A polícia do Nepal confirmou 389 mortes, das quais 270 eram nativas do país. Outras 910 pessoas seguem desaparecidas em território nepalês. O grupo inclui 161 moradores do distrito de Rasuwa, 113 turistas locais, 85 integrantes da polícia e do Exército e uma pessoa no distrito de Nuwakot.
No lado chinês, a imprensa local informou que três chineses morreram e 558 pessoas desapareceram no distrito de Gyirong. Segundo a emissora estatal CCTV, 260 desses desaparecidos são estrangeiros. O Ministério das Relações Exteriores da China afirmou que quase 100 cidadãos chineses estão desaparecidos no lado nepalês da fronteira.

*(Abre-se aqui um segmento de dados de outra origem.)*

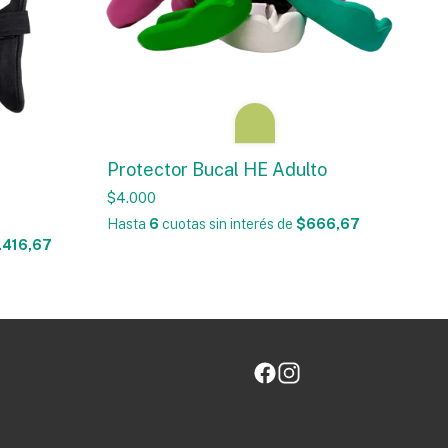
Protector Bucal HE Adulto
$4.000
Hasta
6
cuotas sin interés
de
$666,67
.416,67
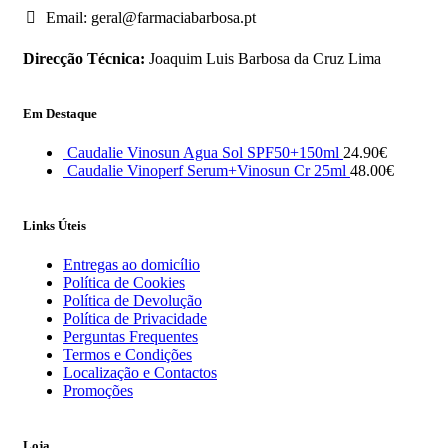
Email: geral@farmaciabarbosa.pt
Direcção Técnica:
Joaquim Luis Barbosa da Cruz Lima
Em Destaque
Caudalie Vinosun Agua Sol SPF50+150ml
24.90
€
Caudalie Vinoperf Serum+Vinosun Cr 25ml
48.00
€
Links Úteis
Entregas ao domicílio
Política de Cookies
Política de Devolução
Política de Privacidade
Perguntas Frequentes
Termos e Condições
Localização e Contactos
Promoções
Loja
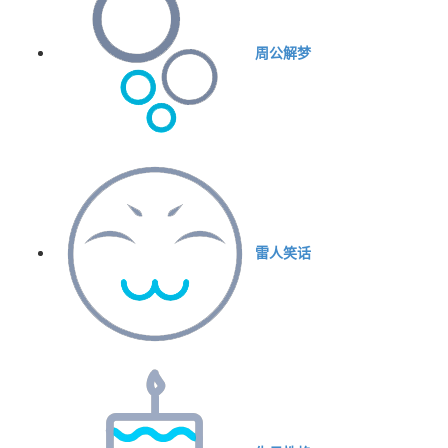
周公解梦
雷人笑话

O Conselho de Turismo do Nepal relatou que 517 estrangeiros desapareceram no país, com o resgate de 50 pessoas da área do desastre. A Índia é a nacionalidade com mais vítimas, somando 288 desaparecidos, seguida pelos Estados Unidos, com 90, e Ucrânia, com 55.
Outras nacionalidades incluem Malásia (51), Austrália (35), Reino Unido (33) e Canadá (25). Países como Coreia do Sul, Singapura, Alemanha e Rússia registram oito ou nove desaparecidos cada. A apuração indica que não há brasileiros entre os mortos ou desaparecidos.
As autoridades de Nepal e China divergem nos números provisórios. A diferença nos dados reflete a dificuldade de coleta e verificação de informações, além de falhas de comunicação entre as equipes de resgate e os governos locais.